Tout d’abord, le flou de la définition est un problème en soi. Si, pour des auteurs comme Herman van der Wusten, la ville inclusive est un modèle de gestion urbaine, sorte de troisième voie entre nouvelle gestion publique « renforçant l’autorité des managers et des techniciens de la gestion aux dépens de celle des politiciens » et bonne gouvernance « portée par des organisations internationales comme la Banque mondiale et le Fonds monétaire international ».
Dans ce modèle, « la politique doit fonctionner […] comme pratique d’une vie urbaine qui inclut la totalité de la population urbaine et est conçue comme le rassemblement de vrais citoyens qui tous ont une voix pour exprimer leurs intérêts en même temps que la garantie d’accès à un niveau de vie qui permette la participation à la vie urbaine », se rapprochant alors de l’exemple du budget participatif de Porto Alegre. Cela ne rejoint pas en totalité ce que dit la Commission européenne ni le texte de l’appel du sommet « Les villes pour tous », ni la proposition du Comité ONU Femmes France. Ce flou est propre aux terminologies (voire slogans) non clairement définies, en remplaçant d’autres élimées par le temps et leurs utilisations généralisées. L’accumulation d’adjectifs pour compléter l’idiome ne parvient pas non plus à forger une notion solide.
Ensuite, et c’en est une conséquence, l’escamotage du contenu politique de l’expression. En effet, dès lors que le terme se généralise, c’est parier sur une neutralité idéologique qui a autant de chance d’exister que l’objectivité scientifique ou que la neutralité politique de l’urbanisme. Cela n’est pas sans rappeler la ville durable qui n’a jamais été aussi touchée par l’obsolescence programmée depuis que l’on construit dans la durabilité.

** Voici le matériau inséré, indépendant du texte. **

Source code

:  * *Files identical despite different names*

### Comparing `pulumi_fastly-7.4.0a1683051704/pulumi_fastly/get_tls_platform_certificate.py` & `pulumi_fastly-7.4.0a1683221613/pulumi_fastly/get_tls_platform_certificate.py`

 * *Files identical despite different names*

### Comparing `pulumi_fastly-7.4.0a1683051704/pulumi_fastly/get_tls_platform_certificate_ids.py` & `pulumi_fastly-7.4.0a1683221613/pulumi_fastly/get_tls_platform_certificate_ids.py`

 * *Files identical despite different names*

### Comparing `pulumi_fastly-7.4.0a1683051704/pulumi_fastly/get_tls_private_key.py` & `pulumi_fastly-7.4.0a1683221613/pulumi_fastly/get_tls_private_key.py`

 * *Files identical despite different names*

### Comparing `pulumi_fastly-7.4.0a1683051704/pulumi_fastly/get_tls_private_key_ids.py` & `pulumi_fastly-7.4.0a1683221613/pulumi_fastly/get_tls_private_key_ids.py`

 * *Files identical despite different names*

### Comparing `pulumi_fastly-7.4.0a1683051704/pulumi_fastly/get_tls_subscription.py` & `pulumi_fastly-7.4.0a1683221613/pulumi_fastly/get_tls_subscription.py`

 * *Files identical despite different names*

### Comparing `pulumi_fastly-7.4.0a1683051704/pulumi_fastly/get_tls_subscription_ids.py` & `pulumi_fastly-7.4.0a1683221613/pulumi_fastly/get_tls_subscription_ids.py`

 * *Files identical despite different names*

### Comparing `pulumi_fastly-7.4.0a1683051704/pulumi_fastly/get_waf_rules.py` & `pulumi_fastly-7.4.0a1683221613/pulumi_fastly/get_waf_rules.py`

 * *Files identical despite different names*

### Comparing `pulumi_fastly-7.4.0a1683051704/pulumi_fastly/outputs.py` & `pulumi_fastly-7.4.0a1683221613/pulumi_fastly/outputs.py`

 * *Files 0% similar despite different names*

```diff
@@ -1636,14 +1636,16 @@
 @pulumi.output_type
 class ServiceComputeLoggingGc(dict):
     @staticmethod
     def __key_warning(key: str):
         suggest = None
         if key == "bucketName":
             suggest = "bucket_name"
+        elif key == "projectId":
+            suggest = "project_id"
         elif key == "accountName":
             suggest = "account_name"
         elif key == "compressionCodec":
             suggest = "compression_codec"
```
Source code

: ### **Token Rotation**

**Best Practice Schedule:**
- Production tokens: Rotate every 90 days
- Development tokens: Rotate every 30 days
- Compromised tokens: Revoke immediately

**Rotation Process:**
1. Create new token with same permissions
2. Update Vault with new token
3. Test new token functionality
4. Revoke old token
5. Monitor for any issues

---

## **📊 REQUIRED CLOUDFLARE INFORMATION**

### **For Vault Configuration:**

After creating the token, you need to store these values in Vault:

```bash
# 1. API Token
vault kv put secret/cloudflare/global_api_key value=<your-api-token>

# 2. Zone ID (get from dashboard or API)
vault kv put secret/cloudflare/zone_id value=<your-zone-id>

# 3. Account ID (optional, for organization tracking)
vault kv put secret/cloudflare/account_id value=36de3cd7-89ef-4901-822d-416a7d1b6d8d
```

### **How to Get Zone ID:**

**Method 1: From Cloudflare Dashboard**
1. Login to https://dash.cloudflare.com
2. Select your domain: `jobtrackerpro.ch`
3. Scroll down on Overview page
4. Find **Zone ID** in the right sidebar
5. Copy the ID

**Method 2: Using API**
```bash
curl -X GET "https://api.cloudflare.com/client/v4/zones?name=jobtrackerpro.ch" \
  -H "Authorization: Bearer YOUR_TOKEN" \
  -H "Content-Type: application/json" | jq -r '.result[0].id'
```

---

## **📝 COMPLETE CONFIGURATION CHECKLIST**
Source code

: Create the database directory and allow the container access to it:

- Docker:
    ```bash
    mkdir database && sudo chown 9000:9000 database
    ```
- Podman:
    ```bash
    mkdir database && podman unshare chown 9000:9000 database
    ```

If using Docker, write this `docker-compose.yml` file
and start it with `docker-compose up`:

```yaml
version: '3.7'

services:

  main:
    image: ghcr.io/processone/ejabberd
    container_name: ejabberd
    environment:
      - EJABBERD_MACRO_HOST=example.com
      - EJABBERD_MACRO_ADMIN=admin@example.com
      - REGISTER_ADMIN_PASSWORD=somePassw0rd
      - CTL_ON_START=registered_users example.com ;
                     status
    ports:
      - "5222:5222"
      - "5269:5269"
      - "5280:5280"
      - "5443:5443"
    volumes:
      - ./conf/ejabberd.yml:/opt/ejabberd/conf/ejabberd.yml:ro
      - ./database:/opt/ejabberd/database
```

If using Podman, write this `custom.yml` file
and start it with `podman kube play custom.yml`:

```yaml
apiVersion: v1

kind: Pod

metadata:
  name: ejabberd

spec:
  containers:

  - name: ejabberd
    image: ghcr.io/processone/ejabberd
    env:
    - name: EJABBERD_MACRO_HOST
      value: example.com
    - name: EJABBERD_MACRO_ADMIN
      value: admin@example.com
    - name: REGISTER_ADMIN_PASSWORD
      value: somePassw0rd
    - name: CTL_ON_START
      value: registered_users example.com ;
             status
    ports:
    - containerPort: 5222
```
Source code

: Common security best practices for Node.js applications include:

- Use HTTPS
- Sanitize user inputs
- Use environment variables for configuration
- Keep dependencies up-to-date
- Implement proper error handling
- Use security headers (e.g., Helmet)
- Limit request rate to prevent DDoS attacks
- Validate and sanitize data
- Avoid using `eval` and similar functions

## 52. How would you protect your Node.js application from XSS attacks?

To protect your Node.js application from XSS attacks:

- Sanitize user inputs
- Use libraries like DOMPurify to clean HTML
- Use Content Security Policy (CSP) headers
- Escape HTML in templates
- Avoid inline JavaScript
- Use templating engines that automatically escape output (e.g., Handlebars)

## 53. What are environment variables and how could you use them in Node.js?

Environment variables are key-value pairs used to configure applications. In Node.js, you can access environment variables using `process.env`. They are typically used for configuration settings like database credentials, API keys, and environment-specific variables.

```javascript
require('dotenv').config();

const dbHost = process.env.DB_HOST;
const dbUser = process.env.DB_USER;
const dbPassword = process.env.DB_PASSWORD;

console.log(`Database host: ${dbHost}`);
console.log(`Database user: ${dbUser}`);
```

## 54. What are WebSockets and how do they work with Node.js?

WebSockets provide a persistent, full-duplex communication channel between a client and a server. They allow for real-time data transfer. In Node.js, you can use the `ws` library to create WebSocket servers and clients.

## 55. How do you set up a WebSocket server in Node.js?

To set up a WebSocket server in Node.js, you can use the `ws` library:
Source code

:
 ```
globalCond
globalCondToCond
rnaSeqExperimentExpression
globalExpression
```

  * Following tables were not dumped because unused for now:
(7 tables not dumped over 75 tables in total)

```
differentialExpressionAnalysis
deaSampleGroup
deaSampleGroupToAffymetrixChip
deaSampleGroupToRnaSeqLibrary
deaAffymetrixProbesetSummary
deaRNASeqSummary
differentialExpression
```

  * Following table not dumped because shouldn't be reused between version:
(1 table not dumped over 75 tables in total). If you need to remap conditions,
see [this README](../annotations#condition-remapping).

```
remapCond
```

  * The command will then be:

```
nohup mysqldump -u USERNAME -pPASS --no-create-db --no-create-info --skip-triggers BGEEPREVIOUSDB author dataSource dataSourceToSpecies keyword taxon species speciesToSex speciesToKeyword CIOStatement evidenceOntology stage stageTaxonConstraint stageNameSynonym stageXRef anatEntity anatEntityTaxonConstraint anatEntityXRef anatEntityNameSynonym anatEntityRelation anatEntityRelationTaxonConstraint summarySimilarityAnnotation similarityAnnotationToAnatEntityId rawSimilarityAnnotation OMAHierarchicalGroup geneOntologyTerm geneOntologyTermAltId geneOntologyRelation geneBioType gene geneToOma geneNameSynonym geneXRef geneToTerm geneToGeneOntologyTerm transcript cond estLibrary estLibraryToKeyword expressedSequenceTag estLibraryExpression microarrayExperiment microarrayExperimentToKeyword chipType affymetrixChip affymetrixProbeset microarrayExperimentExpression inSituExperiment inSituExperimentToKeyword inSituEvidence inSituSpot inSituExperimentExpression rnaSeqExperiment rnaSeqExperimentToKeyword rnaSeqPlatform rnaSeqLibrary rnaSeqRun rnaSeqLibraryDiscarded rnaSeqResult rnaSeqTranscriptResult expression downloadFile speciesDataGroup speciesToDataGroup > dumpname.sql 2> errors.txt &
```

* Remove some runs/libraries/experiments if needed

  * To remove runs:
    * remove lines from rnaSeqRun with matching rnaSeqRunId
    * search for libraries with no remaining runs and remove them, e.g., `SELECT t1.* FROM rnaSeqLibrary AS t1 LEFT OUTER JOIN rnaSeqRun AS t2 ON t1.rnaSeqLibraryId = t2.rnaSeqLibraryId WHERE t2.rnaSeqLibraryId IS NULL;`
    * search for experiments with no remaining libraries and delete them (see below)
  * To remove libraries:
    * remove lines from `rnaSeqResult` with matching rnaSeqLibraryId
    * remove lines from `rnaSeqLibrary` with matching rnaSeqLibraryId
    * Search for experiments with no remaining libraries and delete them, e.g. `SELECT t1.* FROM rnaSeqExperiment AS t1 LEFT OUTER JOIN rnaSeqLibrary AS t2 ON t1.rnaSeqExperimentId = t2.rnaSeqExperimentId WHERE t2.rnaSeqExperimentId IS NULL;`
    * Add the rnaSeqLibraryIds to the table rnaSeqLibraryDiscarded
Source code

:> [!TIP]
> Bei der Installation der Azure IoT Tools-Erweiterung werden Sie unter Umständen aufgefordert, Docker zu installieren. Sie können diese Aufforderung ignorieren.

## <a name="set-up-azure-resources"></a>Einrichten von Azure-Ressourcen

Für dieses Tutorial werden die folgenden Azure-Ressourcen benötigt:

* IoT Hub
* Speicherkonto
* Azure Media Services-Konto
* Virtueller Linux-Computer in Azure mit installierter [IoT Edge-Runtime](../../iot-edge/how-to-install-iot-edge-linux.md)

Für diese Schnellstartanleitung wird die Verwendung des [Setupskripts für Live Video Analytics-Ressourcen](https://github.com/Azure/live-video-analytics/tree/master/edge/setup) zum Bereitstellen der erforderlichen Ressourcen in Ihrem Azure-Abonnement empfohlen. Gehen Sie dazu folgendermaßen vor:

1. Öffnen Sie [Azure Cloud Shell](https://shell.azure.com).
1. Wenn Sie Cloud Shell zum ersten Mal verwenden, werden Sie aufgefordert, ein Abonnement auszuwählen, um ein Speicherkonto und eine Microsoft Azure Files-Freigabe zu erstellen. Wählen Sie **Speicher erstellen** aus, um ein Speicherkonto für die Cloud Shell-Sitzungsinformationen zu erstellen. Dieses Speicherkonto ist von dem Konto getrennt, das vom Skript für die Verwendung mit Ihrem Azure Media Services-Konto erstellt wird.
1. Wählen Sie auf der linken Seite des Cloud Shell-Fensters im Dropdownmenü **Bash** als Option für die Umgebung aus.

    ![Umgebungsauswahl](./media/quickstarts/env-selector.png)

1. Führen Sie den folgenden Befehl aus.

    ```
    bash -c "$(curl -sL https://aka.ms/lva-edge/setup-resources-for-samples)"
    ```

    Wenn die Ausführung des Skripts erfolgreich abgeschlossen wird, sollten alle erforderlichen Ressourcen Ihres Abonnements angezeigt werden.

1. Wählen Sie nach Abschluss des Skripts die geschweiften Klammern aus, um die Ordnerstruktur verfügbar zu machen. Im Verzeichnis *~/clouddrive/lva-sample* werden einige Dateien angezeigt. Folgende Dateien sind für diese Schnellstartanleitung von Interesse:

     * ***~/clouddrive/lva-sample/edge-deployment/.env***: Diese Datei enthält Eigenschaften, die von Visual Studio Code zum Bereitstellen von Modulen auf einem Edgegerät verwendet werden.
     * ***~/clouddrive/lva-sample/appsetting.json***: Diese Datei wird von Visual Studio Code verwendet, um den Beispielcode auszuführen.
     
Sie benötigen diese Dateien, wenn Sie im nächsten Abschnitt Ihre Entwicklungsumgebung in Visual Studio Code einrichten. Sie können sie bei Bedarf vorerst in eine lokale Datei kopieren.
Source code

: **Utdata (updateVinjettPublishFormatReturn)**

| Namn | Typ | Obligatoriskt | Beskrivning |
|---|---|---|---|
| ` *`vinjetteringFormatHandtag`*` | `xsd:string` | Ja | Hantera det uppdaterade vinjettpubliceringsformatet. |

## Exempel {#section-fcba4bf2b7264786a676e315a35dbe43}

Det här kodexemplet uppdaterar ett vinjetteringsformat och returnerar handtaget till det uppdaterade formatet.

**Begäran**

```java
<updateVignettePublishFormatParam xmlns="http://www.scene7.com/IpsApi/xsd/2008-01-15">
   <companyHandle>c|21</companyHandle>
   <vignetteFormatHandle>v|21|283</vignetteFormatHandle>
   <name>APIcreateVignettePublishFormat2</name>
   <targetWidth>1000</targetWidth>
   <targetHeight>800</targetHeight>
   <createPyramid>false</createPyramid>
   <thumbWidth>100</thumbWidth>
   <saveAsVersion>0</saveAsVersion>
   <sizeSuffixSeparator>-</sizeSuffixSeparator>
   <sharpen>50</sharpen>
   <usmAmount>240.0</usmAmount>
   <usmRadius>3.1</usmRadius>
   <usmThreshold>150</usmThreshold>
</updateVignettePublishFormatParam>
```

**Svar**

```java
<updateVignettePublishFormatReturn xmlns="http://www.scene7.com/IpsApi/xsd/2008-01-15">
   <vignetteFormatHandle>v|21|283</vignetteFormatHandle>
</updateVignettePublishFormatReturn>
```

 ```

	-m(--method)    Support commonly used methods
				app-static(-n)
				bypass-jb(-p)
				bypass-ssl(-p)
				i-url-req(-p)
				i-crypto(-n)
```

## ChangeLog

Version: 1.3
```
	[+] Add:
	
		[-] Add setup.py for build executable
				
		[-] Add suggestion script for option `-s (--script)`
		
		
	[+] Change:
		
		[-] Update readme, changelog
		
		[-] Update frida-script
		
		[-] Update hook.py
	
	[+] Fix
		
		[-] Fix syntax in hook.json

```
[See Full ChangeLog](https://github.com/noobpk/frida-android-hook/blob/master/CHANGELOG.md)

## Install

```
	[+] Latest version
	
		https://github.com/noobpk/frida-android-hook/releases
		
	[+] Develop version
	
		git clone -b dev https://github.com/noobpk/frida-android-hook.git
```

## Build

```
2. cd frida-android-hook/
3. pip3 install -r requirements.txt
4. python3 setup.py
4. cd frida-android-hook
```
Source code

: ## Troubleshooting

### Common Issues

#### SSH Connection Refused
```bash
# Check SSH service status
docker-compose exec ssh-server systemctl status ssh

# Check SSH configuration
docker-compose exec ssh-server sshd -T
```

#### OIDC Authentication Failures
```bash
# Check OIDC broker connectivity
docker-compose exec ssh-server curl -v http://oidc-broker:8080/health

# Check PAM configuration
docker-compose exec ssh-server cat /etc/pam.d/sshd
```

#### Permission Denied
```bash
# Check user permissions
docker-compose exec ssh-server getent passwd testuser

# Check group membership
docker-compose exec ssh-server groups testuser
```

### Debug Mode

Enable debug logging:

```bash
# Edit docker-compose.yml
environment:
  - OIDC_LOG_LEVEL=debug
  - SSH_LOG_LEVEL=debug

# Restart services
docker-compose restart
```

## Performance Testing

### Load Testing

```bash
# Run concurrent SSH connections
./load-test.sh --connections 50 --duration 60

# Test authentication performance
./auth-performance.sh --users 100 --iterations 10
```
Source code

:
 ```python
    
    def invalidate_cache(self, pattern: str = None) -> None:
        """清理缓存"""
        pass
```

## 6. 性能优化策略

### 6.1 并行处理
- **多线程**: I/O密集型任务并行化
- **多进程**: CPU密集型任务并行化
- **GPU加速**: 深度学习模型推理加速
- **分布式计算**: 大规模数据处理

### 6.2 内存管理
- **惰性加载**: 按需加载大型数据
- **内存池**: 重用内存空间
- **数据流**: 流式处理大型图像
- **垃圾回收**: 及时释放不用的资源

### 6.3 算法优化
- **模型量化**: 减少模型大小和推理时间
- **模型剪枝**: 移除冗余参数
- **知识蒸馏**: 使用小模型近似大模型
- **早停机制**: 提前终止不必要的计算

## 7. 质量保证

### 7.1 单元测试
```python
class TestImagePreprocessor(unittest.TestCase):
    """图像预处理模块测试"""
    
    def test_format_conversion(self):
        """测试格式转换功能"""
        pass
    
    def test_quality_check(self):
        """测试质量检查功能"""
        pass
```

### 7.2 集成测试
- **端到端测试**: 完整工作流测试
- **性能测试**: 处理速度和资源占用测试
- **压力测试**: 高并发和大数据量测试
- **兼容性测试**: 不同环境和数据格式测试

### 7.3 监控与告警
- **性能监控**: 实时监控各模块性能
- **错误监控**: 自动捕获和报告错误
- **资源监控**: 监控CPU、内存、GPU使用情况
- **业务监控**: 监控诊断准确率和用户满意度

Enfin, cela est compris dans l’assertion précédente, la ville inclusive
évacue les discriminations, les discontinuités et fragmentations socio-spatiales des termes du débat. Qu’en est-il dès lors des rapports centre- périphérie, ville-campagne, métropole-banlieues, mais aussi urbain-rural. La dissimulation des dialectiques des espaces habités qui sont autant la production que la matrice de rapports sociaux asymétriques me semble réduire le potentiel de transformation de ce qui est commun, porté par exemple par le droit à la ville.
En bref, ne perdrait-on pas en substance, voire en exigence dans la prétendue nouveauté du terme ? Aussi on préférera interroger le commun des territoires, des espaces vécus, on prendra à notre compte la ville hospitalière dont l’étymologie, moins injonctive en fait, à mon sens, un appel à la bienveillance. l
Violette-Ghislaine Lorion-Bouvreuil est géographe.